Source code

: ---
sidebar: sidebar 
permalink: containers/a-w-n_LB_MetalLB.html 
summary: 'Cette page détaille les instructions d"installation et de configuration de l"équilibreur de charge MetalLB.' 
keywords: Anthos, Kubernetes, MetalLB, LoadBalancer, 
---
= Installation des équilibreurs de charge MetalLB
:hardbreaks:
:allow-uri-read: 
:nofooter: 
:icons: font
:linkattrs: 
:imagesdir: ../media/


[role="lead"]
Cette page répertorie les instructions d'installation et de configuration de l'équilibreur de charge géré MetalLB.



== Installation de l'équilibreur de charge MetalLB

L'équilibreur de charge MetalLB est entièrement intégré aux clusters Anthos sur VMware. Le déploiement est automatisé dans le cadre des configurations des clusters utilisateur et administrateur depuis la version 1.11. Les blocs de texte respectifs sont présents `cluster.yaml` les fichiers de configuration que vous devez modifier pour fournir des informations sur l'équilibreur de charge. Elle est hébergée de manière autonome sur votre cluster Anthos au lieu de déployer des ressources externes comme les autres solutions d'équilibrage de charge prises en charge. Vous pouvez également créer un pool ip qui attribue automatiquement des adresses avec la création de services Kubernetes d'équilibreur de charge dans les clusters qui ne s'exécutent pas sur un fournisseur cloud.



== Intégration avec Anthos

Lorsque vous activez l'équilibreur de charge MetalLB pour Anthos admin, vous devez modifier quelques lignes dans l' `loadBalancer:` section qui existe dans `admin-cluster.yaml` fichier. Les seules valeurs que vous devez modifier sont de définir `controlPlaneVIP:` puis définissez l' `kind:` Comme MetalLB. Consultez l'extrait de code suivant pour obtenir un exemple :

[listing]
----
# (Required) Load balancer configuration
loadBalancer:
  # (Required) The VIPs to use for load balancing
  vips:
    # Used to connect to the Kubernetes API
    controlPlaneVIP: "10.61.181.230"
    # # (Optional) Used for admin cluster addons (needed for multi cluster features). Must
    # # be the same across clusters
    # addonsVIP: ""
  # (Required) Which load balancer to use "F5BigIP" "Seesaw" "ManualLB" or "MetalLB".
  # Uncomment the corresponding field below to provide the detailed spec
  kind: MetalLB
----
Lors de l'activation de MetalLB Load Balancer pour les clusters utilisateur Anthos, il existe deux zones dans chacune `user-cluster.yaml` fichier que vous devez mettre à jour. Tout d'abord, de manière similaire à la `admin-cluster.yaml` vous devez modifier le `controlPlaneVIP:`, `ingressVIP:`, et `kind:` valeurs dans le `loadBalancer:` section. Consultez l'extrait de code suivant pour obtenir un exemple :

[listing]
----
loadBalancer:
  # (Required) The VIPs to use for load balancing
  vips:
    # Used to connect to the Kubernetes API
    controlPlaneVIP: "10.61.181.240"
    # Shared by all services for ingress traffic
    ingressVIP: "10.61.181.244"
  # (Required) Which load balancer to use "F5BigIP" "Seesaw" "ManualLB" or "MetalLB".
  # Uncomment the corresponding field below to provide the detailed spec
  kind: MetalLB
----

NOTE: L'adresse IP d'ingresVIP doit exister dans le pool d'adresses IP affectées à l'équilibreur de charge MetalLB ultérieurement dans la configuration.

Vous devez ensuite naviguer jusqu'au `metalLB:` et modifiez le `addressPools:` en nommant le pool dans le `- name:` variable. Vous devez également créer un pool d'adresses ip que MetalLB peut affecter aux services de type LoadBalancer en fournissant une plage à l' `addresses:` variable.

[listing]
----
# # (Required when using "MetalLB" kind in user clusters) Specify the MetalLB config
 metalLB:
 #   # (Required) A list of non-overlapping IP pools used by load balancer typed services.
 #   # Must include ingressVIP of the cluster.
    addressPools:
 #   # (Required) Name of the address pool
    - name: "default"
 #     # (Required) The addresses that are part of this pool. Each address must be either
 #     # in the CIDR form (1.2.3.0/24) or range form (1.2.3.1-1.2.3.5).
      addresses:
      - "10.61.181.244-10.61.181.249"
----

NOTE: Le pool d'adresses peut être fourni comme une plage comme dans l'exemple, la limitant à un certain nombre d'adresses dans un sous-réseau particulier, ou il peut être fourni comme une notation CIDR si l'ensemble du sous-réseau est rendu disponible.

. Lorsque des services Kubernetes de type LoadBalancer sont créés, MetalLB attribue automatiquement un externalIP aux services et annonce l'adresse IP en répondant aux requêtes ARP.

++++++++++++++++++++

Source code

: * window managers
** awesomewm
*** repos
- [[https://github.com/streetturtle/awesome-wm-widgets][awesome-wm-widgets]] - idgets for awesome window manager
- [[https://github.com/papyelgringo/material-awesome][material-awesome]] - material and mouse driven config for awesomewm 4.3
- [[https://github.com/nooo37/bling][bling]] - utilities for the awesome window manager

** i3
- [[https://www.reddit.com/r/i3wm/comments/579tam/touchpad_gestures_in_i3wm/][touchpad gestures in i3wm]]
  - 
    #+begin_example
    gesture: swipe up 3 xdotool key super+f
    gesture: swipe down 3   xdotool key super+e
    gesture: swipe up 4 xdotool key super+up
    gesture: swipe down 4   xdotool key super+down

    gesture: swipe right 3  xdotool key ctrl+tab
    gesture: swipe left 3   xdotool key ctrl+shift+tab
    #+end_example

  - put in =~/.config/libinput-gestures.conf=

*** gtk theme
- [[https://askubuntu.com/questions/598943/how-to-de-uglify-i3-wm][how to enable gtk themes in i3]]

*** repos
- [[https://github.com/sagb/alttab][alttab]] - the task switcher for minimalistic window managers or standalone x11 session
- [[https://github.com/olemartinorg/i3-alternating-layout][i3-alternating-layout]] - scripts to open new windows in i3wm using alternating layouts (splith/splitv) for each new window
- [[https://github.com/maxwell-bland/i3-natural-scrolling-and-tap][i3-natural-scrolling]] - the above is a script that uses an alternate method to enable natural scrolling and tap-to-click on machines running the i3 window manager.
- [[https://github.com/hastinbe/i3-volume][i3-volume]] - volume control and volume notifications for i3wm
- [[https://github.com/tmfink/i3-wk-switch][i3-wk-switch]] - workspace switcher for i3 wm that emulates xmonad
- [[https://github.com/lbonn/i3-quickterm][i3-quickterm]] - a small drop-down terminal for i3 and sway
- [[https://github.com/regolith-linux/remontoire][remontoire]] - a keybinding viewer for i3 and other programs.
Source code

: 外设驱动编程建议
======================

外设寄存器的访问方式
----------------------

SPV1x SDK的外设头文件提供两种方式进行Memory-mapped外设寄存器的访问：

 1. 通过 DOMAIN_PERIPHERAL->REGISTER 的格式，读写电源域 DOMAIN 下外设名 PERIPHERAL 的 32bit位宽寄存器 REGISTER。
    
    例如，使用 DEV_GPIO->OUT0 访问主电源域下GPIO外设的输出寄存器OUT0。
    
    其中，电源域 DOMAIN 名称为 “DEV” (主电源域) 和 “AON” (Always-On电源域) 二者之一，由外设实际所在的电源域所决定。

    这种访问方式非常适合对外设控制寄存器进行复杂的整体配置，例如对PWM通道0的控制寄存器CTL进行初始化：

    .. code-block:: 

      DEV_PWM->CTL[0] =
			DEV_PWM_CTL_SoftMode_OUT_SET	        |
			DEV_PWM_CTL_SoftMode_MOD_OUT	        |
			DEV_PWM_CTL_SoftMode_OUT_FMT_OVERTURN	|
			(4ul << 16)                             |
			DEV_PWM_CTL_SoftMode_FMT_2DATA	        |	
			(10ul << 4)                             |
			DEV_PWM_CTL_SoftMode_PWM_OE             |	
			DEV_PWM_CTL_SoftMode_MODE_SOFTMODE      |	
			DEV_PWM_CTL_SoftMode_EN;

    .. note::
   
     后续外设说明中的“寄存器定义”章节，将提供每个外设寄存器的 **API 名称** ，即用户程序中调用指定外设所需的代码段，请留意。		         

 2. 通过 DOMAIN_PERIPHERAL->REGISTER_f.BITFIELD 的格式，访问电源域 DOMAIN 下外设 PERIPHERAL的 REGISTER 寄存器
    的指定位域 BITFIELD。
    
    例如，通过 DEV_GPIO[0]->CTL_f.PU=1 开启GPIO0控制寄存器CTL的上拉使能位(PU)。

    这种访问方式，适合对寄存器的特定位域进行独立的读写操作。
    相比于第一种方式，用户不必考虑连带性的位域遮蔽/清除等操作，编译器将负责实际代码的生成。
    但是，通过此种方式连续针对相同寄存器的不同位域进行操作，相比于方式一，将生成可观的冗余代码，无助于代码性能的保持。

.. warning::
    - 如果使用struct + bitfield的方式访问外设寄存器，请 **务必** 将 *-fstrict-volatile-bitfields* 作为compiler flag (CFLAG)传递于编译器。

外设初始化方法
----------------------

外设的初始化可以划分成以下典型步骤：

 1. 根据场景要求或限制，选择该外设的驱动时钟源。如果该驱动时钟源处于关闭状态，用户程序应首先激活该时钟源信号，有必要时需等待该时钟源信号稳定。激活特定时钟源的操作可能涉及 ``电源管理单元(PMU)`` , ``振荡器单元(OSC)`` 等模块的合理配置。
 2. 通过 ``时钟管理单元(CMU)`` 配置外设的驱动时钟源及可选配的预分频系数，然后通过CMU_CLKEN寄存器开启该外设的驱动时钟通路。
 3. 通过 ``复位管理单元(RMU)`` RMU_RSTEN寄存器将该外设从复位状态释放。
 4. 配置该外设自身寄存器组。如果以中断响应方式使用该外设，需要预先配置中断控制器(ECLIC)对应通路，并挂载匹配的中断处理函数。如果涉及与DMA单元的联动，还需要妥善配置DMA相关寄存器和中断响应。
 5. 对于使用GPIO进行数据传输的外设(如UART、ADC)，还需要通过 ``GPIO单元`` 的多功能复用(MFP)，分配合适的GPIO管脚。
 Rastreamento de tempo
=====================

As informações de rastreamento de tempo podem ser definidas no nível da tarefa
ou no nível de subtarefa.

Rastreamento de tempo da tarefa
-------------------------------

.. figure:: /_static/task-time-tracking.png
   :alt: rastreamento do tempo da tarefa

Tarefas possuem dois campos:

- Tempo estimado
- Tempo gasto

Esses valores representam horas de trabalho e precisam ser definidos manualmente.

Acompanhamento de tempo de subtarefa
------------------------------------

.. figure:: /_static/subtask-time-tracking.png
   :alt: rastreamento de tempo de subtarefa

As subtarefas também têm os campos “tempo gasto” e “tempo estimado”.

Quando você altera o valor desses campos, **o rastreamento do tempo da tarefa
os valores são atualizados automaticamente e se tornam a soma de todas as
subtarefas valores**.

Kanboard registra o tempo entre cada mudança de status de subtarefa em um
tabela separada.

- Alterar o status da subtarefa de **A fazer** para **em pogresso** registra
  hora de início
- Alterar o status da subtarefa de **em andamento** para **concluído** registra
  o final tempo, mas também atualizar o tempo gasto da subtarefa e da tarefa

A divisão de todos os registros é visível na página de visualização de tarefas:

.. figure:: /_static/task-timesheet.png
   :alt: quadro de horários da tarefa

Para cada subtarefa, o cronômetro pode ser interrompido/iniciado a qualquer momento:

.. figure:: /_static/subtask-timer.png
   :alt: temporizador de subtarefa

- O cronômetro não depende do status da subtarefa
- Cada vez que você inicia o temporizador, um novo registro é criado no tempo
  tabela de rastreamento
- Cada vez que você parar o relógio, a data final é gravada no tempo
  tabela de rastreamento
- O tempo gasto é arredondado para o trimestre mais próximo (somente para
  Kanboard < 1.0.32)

++++++++++++++++++++

**Brief:** The string "gestures" appears in how many lines above? Answer with the number only.

**Solution to the exercise:** 2